LAS TRES PLUMAS - CUENTOS DE PLUMAS


LAS TRES PLUMAS


Este era un rey que tenía tres hijos, siendo el pequeño muy bueno y modesto; en cambio, los dos mayores, eran vanidosos y presumidos. El menor era conocido con el sobrenombre de Simplón.

Cuando el rey vio acercarse la hora de su muerte, decidió dejar el trono al hijo que le trajera el más vistoso regalo.

Para el efecto, arrojó tres plumas al aire y decidió que cada uno de los príncipes tomase la dirección de la pluma que le correspondía. Una pluma se dirigió hacia el Este, y el hermano mayor tomó esa dirección. Otra pluma fue hacia el Oeste, y el segundo hermano marchó hacia allí. Pero la tercera pluma cayó al suelo, y Simplón no tuvo más remedio que permanecer en el lugar donde cayó su pluma.

Simplón quedó muy triste, pero, de pronto, vio una trampa en el suelo, donde había caído su pluma. Abrió la trampa y vio que debajo de ella había una escalerilla, por la cual descendió. Al final había una puerta y llamó.

Quedó asombrado al ver que salía a abrirle una rana de enorme tamaño, rodeada de otras pequeñitas.

- ¿Qué es lo que deseas? -preguntó la rana al príncipe.

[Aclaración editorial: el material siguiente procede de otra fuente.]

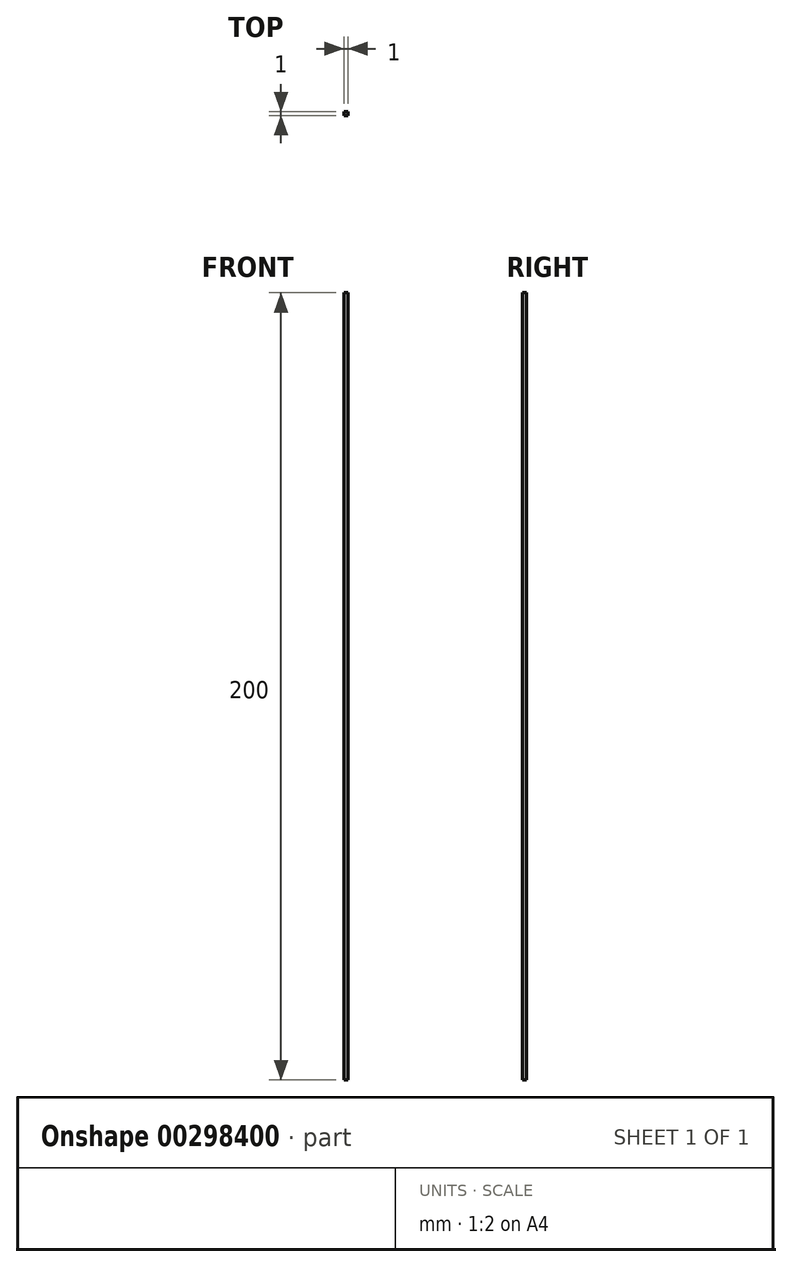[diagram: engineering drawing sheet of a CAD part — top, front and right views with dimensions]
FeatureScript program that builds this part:
annotation { "Feature Type Name" : "Feature", "Feature Type Description" : "" }
export const myFeature = defineFeature(function(context is Context, id is Id, definition is map)
    precondition{}
    {
        {
            var Q0;
            Q0=qCreatedBy(makeId("Top.planeOp"),FACE);
            var sketch = newSketch(context, id + "F0", { "sketchPlane" : qUnion([Q0])});
            skLineSegment(sketch, "E0.bottom", {"start": v(0.5, 0.5) * mm, "end": v(-0.5, 0.5) * mm});
            skLineSegment(sketch, "E0.top", {"start": v(0.5, -0.5) * mm, "end": v(-0.5, -0.5) * mm});
            skLineSegment(sketch, "E0.left", {"start": v(0.5, 0.5) * mm, "end": v(0.5, -0.5) * mm});
            skLineSegment(sketch, "E0.right", {"start": v(-0.5, 0.5) * mm, "end": v(-0.5, -0.5) * mm});
            skPoint(sketch, "E0.middle", {"position": v(0, 0) * mm});
            skSolve(sketch);
        }
        {
            var Q0;
            Q0 = qSketchRegion(id + "F0", true);
            extrude(context, id + "F1", {"entities" : qUnion([Q0]), "depth" : 200 * mm});
        }
    });
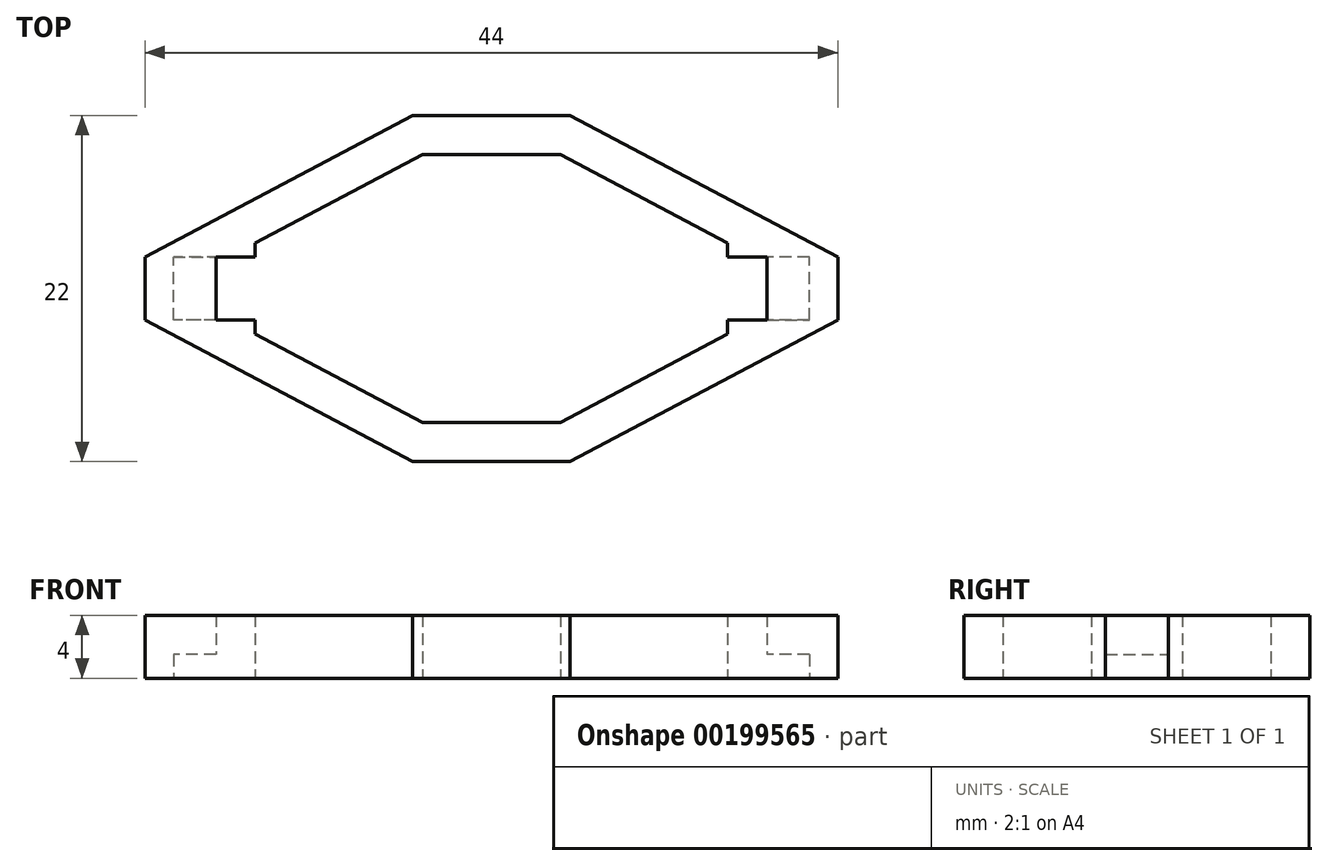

Este contestó que estaba en pos del tapiz más hermoso y raro que hubiera, para llevárselo a su padre.

La rana sacó de un baúl el tapiz más bello que uno imaginarse pueda, y se lo dio al príncipe. Este agradeció mucho el obsequio y corrió a dárselo a su padre.
Cuando los otros hermanos presentaron al rey unos tapies de escaso valor, éste les dijo:

- ¡Tuyo es el trono, Simplón!

Los otros dos hermanos, descontentos, solicitaron otra prueba, a la cual accedió el monarca, y lanzando al aire nuevamente las tres plumas, la que correspondía a Simplón cayó al suelo, y el príncipe bajó en seguida por la trampa, y dijo a la rana:

- Mi padre quiere ahora la más linda sortija del mundo.

La rana sacó de un estuche la más primorosa sortija que podamos imaginarnos, y con ella corrió Simplón al palacio.

Los otros hermanos llevaron a su padre las primeras sortijas que encontraron, las cuales no tenían gran valor. Así que el rey dijo:

- ¡Simplón: a ti te concedo mi reino!

Los envidiosos hermanos consiguieron, nuevamente, que el rey impusiera una nueva prueba, y éste pidió que le trajeran la mujer más bella del mundo.

Al arrojarse las tres plumas al aire, volvió a suceder amo las veces anteriores.

Simplón bajó al subterráneo y pidió a la rana encantada lo que su padre le pedía esta vez.

- Aunque esto es más difícil de conceder -dijo la rana grande-, sin embargo, en gracia a tu modestia y buen corazón, te lo voy a otorgar. Coge esa zanahoria hueca y ata a ella seis ratoncitos blancos. Luego, coloca dentro de la zanahoria una de mis ranitas, y verás enseguida.

Simplón cumplió al pie de la letra las indicaciones de la rana encantada, y en cuanto hubo entrado la ranita pequeña en la zanahoria. ¡Oh maravilla!, se transformó en una bellísima joven; los ratones, en briosos caballos blancos, y la zanahoria, en una magnífica carroza.

Desbordante de alegría. Simplón besó la mano de la graciosísima joven y, juntos en el elegante carruaje, se trasladaron a palacio. Poco después, pasaron los hermanos con dos robustas aldeanas. Apenas vio el rey a la bellísima joven que trajo su hijo menor, díjole:

- ¡Tú serás mi heredero! i Has ganado tres veces y te lo Mereces!

Los tres hermanos no pudieron quedar en armonía, pues los dos mayores volvieron a reclamar del rey que se realizase una última y definitiva prueba. Propusieron que heredaría el trono, aquél que se casase con la mujer que fuese capaz de saltar a través de un aro que colgaba del techo del salón.

Estaban seguros que la joven que trajo Simplón no podría hacer la prueba, y sí, en cambio, las campesinas que ellos trajeron. Comenzaron la prueba y las aldeanas fueron las primeras en saltar, pero las dos cayeron pesadamente al suelo, rompiéndose las piernas, en el intento, sin lograr pasar por dentro del aro. En cambio, la delicada compañera de Simplón, saltó con gracia y agilidad, ganando así el premio ofrecido por el rey, que consistía en ser la esposa del heredero del trono.